ABOUT THIS EXERCISE =
Nothing but the lines from the one containing "Product, merk, categorie..." through the end of the data below should appear in the answer, each exact and free of pictures.

STUDY MATERIAL =

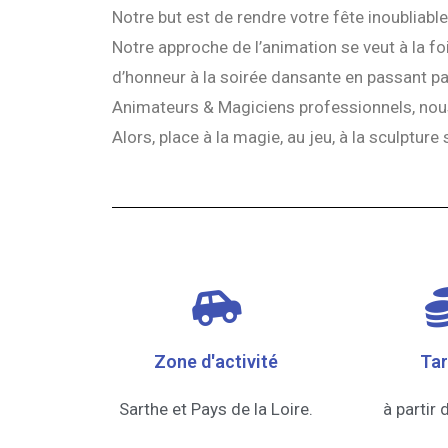
Notre but est de rendre votre fête inoubliab
Notre approche de l’animation se veut à la fo
d’honneur à la soirée dansante en passant par
Animateurs & Magiciens professionnels, nous
Alors, place à la magie, au jeu, à la sculpture 
Zone d'activité
Tari
Sarthe et Pays de la Loire.
à partir 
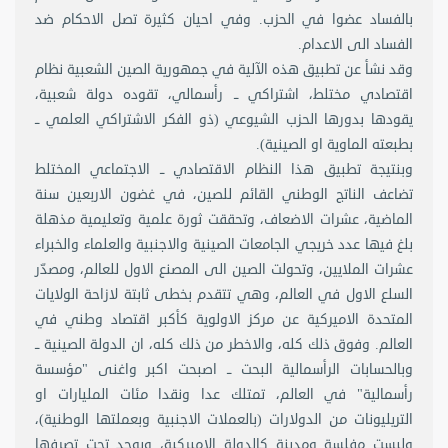
بالفساد عضوا في الحزب. وفي احيان كثيرة تصل الاحكام ضد
الفساد الى الاعدام.
وقد نشأ عن تطبيق هذه الآلية في جمهورية الصين الشعبية نظام
اقتصادي مختلط، اشتراكي ــ رأسمالي، تقوده دولة شعبية،
يقودها بدورها الحزب الشيوعي (ذو الفكر الاشتراكي العلمي ــ
بطبعته الماوية او الصينية).
وبنتيجة تطبيق هذا النظام الاقتصادي ــ الاجتماعي المختلط
تضاعف الناتج الوطني القائم للصين، في غضون الاربعين سنة
الماضية، عشرات الاضعاف، وتحققت ثورة علمية وتعليمية مذهلة
بلغ فيها عدد خريجي الجامعات الصينية والاجنبية والعلماء والخبراء
عشرات الملايين، وتحولت الصين الى المصنع الاول للعالم، ومصدّر
السلع الاول في العالم، وهي تتقدم بخطى ثابتة لازاحة الولايات
المتحدة الاميركية عن مركز الاولوية كأكبر اقتصاد وطني في
العالم. وفوق ذلك كله، والاخطر من ذلك كله، ان الدولة الصينية ــ
وبالحسابات الرأسمالية البحت ــ اصبحت اكبر واغنى "مؤسسة
رأسمالية" في العالم، تمتلك عدا ونقدا مئات المليارات او
التريليونات من الدولارات (بالعملات الاجنبية وبعملتها الوطنية)،
وليست مفلسة ومدينة كالدولة الاميركية، ويوجد تحت تصرفها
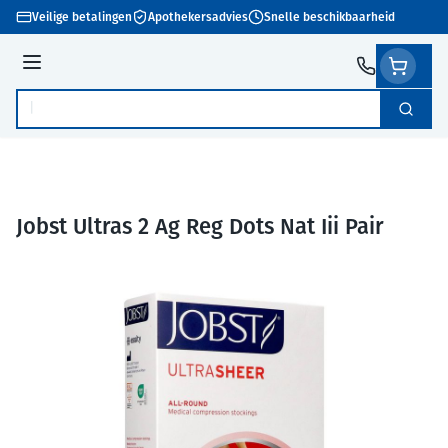
Ga naar de inhoud
Veilige betalingen
Apothekersadvies
Snelle beschikbaarheid
Menu
Zoek
Product, merk, categorie...
Jobst Ultras 2 Ag Reg Dots Nat Iii Pair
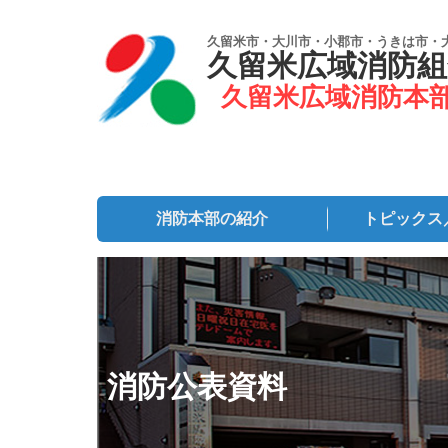
久留米市・大川市・小郡市・うきは市・
久留米広域消防組
久留米広域消防本
消防本部の紹介
トピックス
消防公表資料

EXERCISE SOLUTION =
Product, merk, categorie...
Jobst Ultras 2 Ag Reg Dots Nat Iii Pair
久留米市・大川市・小郡市・うきは市・
久留米広域消防組
久留米広域消防本
消防本部の紹介
トピックス
消防公表資料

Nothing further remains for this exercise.